Frage: "Was haben Frühlingsspeisen und Frühlingskreisen gemeinsam?"
Antwort: "Sie machen Spaß und halten fit."


Stelle Dich in eine gute Aufrichte-Haltung. Fersen-Hüftgelenke-Schultern stehen übereinander, die
Halswirbelsäule macht sich lang und schiebt den Kopf nach oben. Die Kniee sind dabei nicht
durchgedrückt.


A) Nun beschreibe mit Deiner inneren Vorstellungkraft, kleine Kreise mit den Knieen um die
beiden eng zusammenstehenden Fersen.
Mal rechts herum, mal links herum.


B) Jetzt wechsel die Ebene und führe mit den Hüftgelenken einige Kreise über den Fersen aus.


C) Der Brustkorb (unterer Rippenbereich) zeichnet in den Raum, über den Fersen und Hüftgürtel,
kleine Kreise, mal rechts herum und wieder zurück.

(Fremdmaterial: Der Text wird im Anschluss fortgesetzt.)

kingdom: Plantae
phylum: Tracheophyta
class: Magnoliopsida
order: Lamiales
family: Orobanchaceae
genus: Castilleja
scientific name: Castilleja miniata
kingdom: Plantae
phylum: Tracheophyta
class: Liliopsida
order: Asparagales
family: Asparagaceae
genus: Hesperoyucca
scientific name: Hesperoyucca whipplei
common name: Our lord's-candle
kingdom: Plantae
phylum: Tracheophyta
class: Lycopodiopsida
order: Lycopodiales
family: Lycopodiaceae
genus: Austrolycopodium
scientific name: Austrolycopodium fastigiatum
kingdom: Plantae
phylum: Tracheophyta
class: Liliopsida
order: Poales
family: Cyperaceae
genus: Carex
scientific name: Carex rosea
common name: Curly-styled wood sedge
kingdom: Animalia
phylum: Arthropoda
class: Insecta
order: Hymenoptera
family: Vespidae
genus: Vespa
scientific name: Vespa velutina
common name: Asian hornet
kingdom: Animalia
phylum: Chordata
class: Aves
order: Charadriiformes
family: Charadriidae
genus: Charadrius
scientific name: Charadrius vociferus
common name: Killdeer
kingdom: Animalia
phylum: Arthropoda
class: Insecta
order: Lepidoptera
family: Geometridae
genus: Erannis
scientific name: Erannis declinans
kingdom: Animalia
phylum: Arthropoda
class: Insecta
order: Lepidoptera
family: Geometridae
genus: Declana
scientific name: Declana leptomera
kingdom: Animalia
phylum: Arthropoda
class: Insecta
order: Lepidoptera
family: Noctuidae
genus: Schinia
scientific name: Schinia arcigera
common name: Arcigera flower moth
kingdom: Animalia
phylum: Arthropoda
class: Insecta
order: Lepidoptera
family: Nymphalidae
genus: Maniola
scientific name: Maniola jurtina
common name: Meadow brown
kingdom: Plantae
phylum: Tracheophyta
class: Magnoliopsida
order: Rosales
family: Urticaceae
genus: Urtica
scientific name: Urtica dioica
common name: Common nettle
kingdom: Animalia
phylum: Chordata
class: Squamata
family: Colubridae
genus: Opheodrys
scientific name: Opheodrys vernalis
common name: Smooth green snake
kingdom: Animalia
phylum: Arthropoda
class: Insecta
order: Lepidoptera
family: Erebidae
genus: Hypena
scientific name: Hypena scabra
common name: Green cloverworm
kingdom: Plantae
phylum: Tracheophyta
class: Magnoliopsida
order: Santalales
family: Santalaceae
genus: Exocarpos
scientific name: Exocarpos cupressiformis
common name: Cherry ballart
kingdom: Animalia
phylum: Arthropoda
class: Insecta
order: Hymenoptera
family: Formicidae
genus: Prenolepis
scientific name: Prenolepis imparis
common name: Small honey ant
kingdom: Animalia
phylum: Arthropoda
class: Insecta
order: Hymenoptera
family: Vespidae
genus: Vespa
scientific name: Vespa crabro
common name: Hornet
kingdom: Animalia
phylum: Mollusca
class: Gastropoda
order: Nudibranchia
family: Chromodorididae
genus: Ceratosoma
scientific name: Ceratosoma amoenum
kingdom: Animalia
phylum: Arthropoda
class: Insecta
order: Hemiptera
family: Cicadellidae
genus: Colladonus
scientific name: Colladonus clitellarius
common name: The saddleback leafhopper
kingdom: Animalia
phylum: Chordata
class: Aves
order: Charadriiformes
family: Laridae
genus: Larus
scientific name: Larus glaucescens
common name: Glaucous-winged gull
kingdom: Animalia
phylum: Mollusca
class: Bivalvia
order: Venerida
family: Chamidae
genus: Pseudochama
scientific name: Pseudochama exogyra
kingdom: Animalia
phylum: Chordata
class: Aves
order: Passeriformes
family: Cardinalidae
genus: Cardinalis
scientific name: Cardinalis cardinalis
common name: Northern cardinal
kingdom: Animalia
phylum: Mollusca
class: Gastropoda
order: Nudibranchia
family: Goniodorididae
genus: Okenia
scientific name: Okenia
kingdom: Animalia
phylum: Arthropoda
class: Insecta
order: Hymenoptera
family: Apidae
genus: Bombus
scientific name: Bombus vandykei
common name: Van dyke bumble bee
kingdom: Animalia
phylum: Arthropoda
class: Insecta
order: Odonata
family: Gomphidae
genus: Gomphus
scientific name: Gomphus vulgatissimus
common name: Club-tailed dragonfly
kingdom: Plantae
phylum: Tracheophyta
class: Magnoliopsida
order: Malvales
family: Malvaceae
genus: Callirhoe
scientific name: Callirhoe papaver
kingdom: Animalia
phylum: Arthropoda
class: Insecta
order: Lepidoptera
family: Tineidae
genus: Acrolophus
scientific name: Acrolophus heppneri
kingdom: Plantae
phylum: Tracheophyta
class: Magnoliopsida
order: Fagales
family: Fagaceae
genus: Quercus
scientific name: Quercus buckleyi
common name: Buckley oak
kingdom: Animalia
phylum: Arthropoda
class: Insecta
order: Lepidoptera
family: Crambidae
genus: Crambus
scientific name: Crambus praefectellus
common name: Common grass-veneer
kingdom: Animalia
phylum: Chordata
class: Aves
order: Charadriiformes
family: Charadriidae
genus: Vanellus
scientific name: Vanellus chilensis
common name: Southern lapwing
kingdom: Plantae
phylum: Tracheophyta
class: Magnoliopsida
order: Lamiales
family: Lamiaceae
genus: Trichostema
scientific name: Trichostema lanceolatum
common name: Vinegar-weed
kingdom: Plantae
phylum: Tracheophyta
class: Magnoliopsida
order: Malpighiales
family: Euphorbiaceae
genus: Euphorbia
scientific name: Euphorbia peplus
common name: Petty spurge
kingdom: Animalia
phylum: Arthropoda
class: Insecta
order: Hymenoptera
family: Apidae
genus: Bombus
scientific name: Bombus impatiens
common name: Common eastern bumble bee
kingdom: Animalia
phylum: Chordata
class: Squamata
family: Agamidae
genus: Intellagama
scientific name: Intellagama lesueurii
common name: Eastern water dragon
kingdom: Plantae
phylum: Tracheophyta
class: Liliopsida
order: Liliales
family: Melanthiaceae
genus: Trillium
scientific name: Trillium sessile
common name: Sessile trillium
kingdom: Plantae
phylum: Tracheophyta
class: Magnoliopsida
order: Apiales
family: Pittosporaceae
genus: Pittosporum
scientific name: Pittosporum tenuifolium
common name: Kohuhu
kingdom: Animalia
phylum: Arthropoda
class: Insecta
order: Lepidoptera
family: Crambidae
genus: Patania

D) Der Schultergürtel malt kreisende Bewegungen über den Fersen und versucht einen Übergang
zum Kopfkreisen. Der Kopf malt kreisende Bewegungen über Deinen Füßen.


"Wie kommst Du wieder nach unten?"
Indem Du Dir vorstellst, dass Du die einzelnen Ebenen vom Kopf zu den Knieen (mit
Zwischenetagen-Kreisen) nach unten führst.


Wechsel die Richtungen in die die ersten Kreise gemalt wurden. Verbinde die einzelnen
Ebenen und Du wirst schöne Spiralen entwickeln:


mal Rechtsspiralen, mal Linksspiralen. In der Vorstellung kannst Du Dir eine sehr lange
Wendeltreppe oder die Spiale eines Korkenziehers nachmalen.


Bitte führe die Drehrichtungen nach oben, sowie nach unten immer in eine Richtung durch!


Fleißaufgabe: Kann der Arm auch Spiralbewegungsübungen?
Wie fühlt es sich an wenn die Mittelfingerspitze anfängt?

 

Schönwettergruß

Heute sollten wir mal die Arme und Hände in die bewußte Beobachtung nehmen, ein Training für alle Tänzerinnen und Yogafans.

 

Stelle Dich so in Dein Zimmer, dass die ausgestreckten Arme viel Platz im Raum haben.Zuerst, wie immer, die Wirbelsäule gerade aufrichten und die Halswirbelsäule zur Zimmerdecke schieben.

 

Dabei stehen die Füße nebeneinander und die Augen schauen gerade aus. Die Schultergelenke bleiben während des Übens entspannt und werden nicht gehoben.

 

Hebe Dein Brustbein hoch und dabei ziehen die Schulterblätter nach hinten (als wollten sie zusammen kommen). Die Arme hängen seitlich entspannt neben dem Körper, Halswirbelsäule bleibt lang!

 

Nun beschreibe mit den Händen einen großen seitlichen Kreis in die Luft. Über dem Kopf berühren sich die Handrücken und führen wieder in die Ausgangsstellung zurück.

 

Die Atmung bleibt wie immer leicht und fließend. Gerne kannst Du während des Wiederholens beim Heben und Senken bis 4 oder bis 8 zählen. Je länger Du zählst, desto besser werden die Muskeln Hand - Arme - Oberkörper – Hals trainiert.

 

Gerne kannst Du Zwischenpausen einlegen!

 

WEITERE IDEEN: Stelle Dir vor, dass abwechselnd die Handgelenke, die Mittelfinger, die kreisenden Fäuste, die abgspreizten Finger, sowie zappelnde Finger, den Weg gehen. Lautes rhythmisches Zahlensprechen, z.B. mit 4 Schritten vor - und rückwärts gehen, seitwärts und im Umdrehen, fördert die gleichmäßige Atmung und unser Raumgefühl (bewußtes Trainig für die grauen Zellen).

 

Wenn Du mehr ausprobieren möchtest: Lege Dich auf den Rücken und bewege die Hände und Arme wie im Stehen seitlich hoch, berühre die Fingerspitzen oder beim nächsten Üben die Handgelenke über dem Kopf und wieder zurück. Die Beine bilden dabei eine leichte Grätsche (wie bei der Übung "Andreaskreuz“). Natürlich alles im Rhythmus und entspannter Atmung. Auch hier kannst Du gerne Deine eigene Kreativität einsetzen!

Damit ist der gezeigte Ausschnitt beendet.